Stat Biosci. 2013 May;5(1):156-178. doi: 10.1007/s12561-012-9066-5. Epub 2012 May 23.

Abstract

Mapping genome-wide binding sites of all transcription factors (TFs) in all biological contexts is a critical step toward understanding gene regulation. The state-of-the-art technologies for mapping transcription factor binding sites (TFBSs) couple chromatin immunoprecipitation (ChIP) with high-throughput sequencing (ChIP-seq) or tiling array hybridization (ChIP-chip). These technologies have limitations: they are low-throughput with respect to surveying many TFs. Recent advances in genome-wide chromatin profiling, including development of technologies such as DNase-seq, FAIRE-seq and ChIP-seq for histone modifications, make it possible to predict in vivo TFBSs by analyzing chromatin features at computationally determined DNA motif sites.

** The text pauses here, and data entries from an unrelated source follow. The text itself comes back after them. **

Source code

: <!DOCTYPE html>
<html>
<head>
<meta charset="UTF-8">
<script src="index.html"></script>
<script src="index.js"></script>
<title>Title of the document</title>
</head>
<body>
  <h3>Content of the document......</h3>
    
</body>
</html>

This promising new approach may allow researchers to monitor the genome-wide binding sites of many TFs simultaneously. In this article, we discuss various experimental design and data analysis issues that arise when applying this approach. Through a systematic analysis of the data from the Encyclopedia Of DNA Elements (ENCODE) project, we compare the predictive power of individual and combinations of chromatin marks using supervised and unsupervised learning methods, and evaluate the value of integrating information from public ChIP and gene expression data. We also highlight the challenges and opportunities for developing novel analytical methods, such as resolving the one-motif-multiple-TF ambiguity and distinguishing functional and non-functional TF binding targets from the predicted binding sites.

Electronic supplementary material: The online version of this article (doi:10.1007/s12561-012-9066-5) contains supplementary material, which is available to authorized users.

Keywords: ChIP-seq; DNase-seq; FAIRE-seq; Motif; Next-generation sequencing; Transcription factor binding sites.